On Mon, Jun 10, 2024 at 08:38:49AM -0300, Jason Gunthorpe wrote:
> On Fri, Jun 07, 2024 at 02:30:55PM -0500, Bjorn Helgaas wrote:
> > "Correctly" is not quite the right word here; it's just a fact that
> > the ACS settings determined at boot time result in certain IOMMU
> > groups. If the user desires different groups, it's not that something
> > is "incorrect"; it's just that the user may have to accept less
> > isolation to get the desired IOMMU groups.
>
> That is not quite accurate.. There are HW configurations where ACS
> needs to be a certain way for the HW to work with P2P at all. It isn't
> just an optimization or the user accepts something, if they want P2P
> at all they must get a ACS configuration appropriate for their system.

The current wording of "For iommu_groups to form correctly, the ACS
settings in the PCIe fabric need to be setup early" suggests that the
way we currently configure ACS is incorrect in general, regardless of
P2PDMA.

But my impression is that there's a trade-off between isolation and
the ability to do P2PDMA, and users have different requirements, and
the preference for less isolation/more P2PDMA is no more "correct"
than a preference for more isolation/less P2PDMA.

The kernel-parameters doc mentions the reduced isolation idea, but I
think we need a little more guidance for users. It's probably too
much detail for kernel-parameters, but the commit log would be a good
place.

Maybe something like this:

PCIe ACS settings determine how devices are put into iommu_groups.
The iommu_groups in turn determine which devices can be passed
through to VMs and whether P2PDMA between them is possible. The
iommu_groups are built at enumeration-time and are currently static.

Add a kernel command-line option to change ACS settings for specific
devices, which allows more devices to be put in the same
iommu_group, at the cost of reduced isolation between them.

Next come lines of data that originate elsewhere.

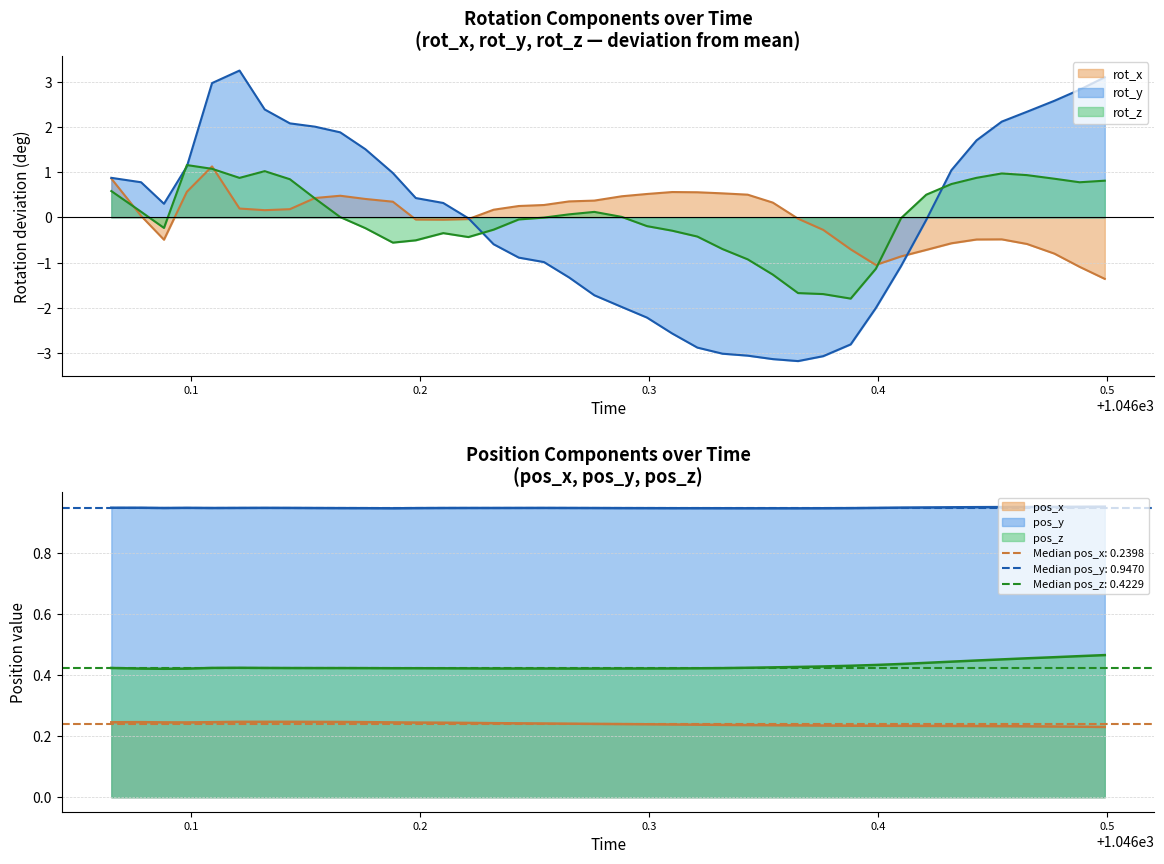

How many interior local peaks does the pos_y series have?

3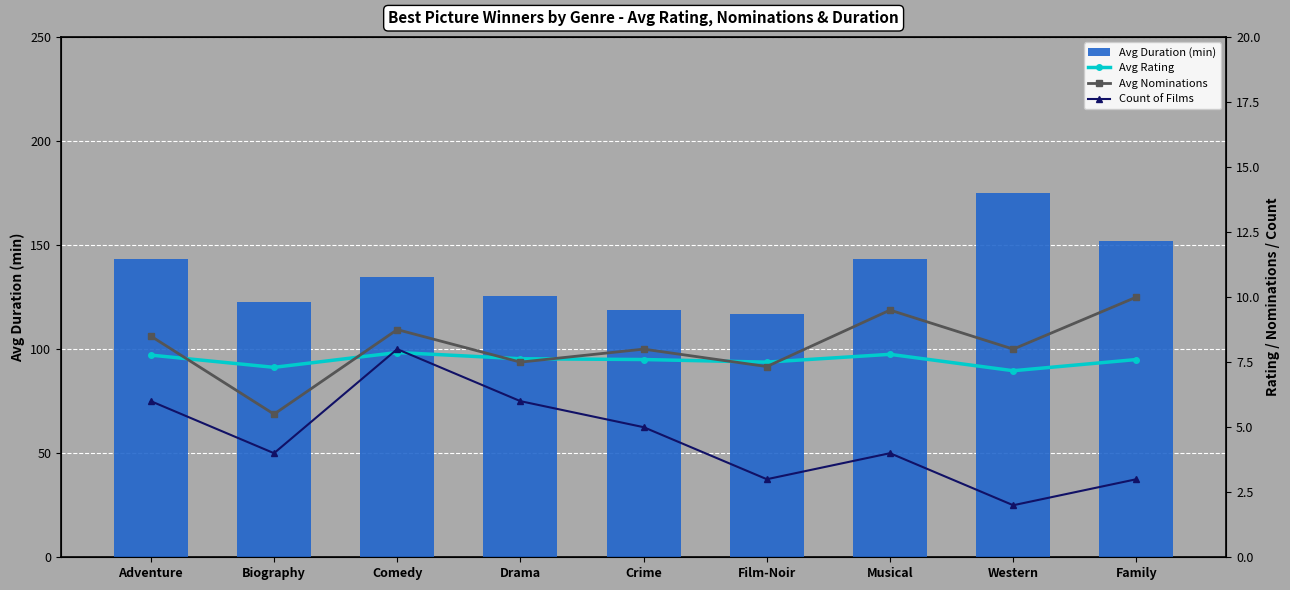

Rank the series at Crime from lowest to highest value.

Count of Films, Avg Rating, Avg Nominations, Avg Duration (min)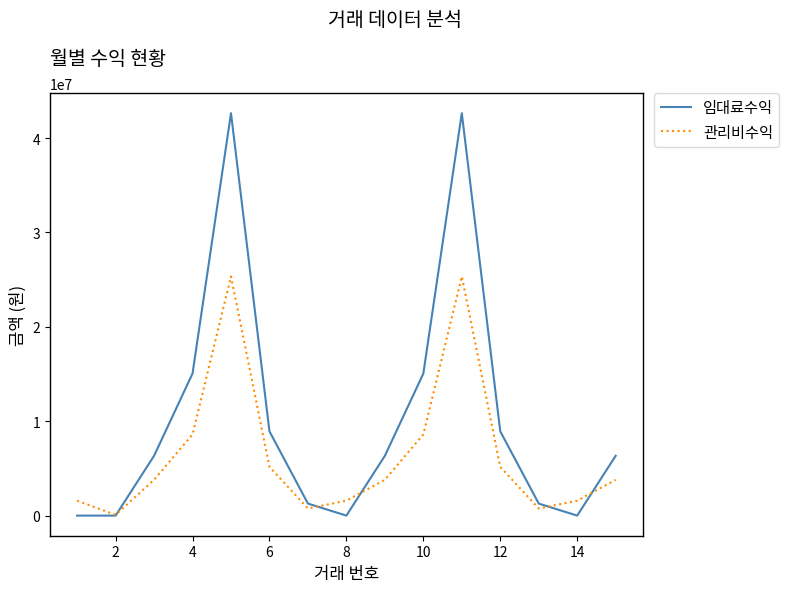

How many distinct data groups are displayed?

2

ACS applies to PCIe Downstream Ports and multi-function devices.
The default ACS settings are XXX and cause devices below an
ACS-capable port to be put in an iommu_group isolated from P2PDMA
from outside the group.

Disabling ACS XXX at a port allows ... downstream devices to be
included in the same iommu_group as ...

[I don't know exactly how this works, so please make it make sense].